• _Data extracts_:
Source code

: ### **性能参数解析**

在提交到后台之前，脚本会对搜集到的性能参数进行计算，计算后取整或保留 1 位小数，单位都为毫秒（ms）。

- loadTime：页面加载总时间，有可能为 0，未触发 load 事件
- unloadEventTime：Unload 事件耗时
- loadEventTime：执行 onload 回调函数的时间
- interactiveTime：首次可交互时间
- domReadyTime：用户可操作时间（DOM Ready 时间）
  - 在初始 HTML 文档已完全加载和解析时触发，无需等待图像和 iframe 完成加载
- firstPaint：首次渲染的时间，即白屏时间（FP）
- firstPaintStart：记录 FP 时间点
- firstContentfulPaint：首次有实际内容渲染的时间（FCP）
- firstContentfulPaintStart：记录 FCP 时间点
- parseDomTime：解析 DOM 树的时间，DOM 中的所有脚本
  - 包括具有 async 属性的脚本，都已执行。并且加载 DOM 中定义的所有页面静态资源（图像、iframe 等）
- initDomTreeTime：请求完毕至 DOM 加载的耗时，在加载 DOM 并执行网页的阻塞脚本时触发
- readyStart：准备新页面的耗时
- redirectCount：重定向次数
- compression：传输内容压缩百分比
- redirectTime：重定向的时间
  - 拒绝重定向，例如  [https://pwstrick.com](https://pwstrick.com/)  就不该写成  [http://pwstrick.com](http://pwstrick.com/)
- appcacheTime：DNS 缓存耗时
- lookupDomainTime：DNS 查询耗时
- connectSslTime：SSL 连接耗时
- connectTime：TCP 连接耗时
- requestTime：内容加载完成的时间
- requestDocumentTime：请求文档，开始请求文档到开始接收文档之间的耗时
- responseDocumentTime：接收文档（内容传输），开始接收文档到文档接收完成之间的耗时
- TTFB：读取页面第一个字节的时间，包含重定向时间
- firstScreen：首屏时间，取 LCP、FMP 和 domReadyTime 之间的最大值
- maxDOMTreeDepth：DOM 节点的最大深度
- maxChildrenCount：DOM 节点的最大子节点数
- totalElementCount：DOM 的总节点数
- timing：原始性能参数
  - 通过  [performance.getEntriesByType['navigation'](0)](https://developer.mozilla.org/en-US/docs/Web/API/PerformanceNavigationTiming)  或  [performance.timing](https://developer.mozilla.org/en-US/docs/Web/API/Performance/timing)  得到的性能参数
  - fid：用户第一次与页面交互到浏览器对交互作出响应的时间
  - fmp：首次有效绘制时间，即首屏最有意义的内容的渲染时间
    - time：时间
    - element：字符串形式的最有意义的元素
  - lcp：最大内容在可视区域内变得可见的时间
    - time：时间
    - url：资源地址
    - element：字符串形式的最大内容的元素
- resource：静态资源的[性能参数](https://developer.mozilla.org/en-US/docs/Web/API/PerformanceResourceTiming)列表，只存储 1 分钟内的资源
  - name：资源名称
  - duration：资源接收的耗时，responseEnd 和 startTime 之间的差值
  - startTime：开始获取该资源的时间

• _Directive_:
Pick out each line above that includes "domReadyTime" and show it.

• _Exercise solution_:
- domReadyTime：用户可操作时间（DOM Ready 时间）
- firstScreen：首屏时间，取 LCP、FMP 和 domReadyTime 之间的最大值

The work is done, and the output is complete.